Ted and Marquis found the aspect of one particular plot did not suit Pinot Noir, so instead they planted just over one hectare of Riesling and Grüner Veltliner, harvesting the first crop in 2014. Grapes for the ‘Burn Cottage Vineyard’ Riesling/Grüner Veltliner were vinified separately and aged for 11 months in old oak barriques before bottling. With attractive white peach, jasmine and zesty lime blossom aromas, this wine is rich on the palate with well-balanced, bright acidity.
The Riesling and Grüner Veltliner vines account for just over one hectare of total plantings at Burn Cottage, the only part of the vineyard that is not planted with Pinot Noir. At the time of planting back in 2007, the aspect of this particular plot did not suit Pinot Noir, so they decided to plant these two aromatic white varieties instead. Most of the terrain is made up of old river beds pushed up by glacial movements. The soils are derivatives of broken down schist and granite, classified as free-draining sandy loams. The first crop was harvested in 2014. As with the Pinot Noir, the vines have been cultivated biodynamically from day one, Ted Lemon’s one stipulation for his involvement.
The 2022 vintage was exemplary, beginning favourably without any spring frost damage. While early summer brought brief periods of unsettled weather, conditions stabilised into a consistently warm and stable pattern that persisted throughout the remainder of the season. The combination of low rainfall and mild temperatures created ideal circumstances for a perfectly paced, even ripening period, culminating in an extended window of settled weather that allowed for optimal harvest timing.

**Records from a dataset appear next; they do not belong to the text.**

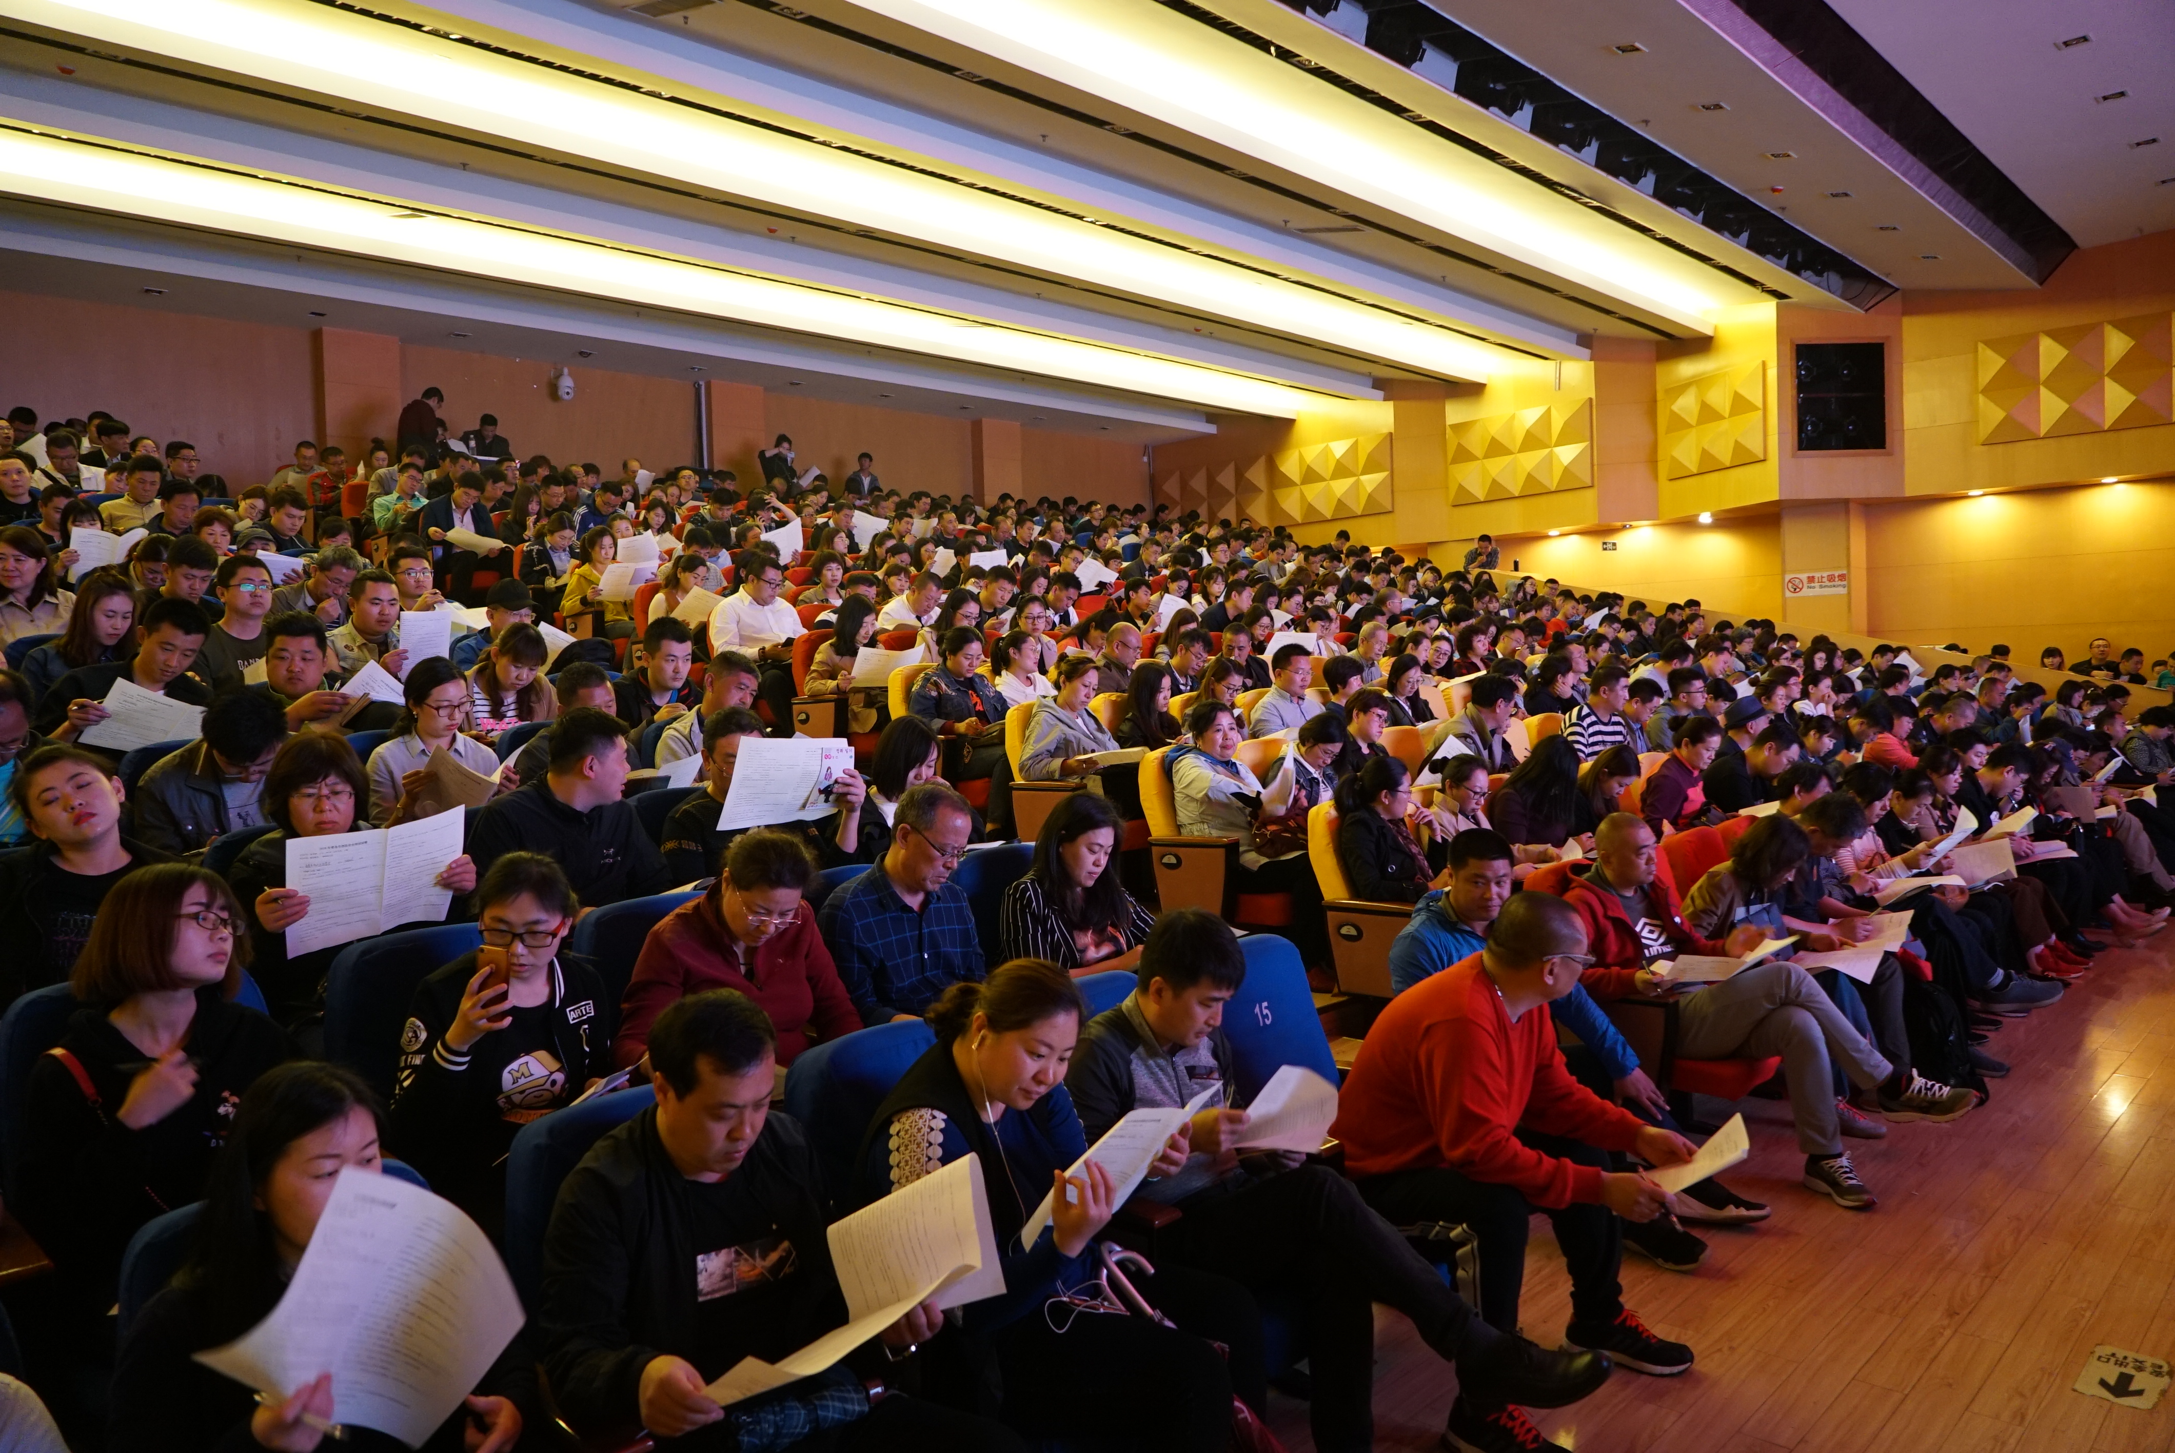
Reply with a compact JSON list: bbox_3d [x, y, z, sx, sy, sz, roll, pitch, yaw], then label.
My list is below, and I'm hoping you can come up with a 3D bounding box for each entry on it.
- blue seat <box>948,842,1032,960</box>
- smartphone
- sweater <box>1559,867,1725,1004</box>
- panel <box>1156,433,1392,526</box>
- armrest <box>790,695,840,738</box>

Both grape varieties were carefully destemmed and gently foot-crushed, allowing the berries to bathe in their own juice for 16 hours of skin contact to extract colour, texture and aromatic compounds. Following this brief maceration period, the varieties were co-fermented together and subsequently aged for 11 months across a diverse selection of vessels, including stainless steel barrels, neutral oak barriques, and traditional sandstone jars. This varied vessel program was designed to add complexity and textural nuance to the final wine, with each container contributing its own unique characteristics.
The nose is filled with enticing notes of white peach, jasmine and lime, with spicy notes of white pepper and fresh ginger. The palate is richly textured and expressive, with a chalky element thanks to the skin contact pre-fermentation.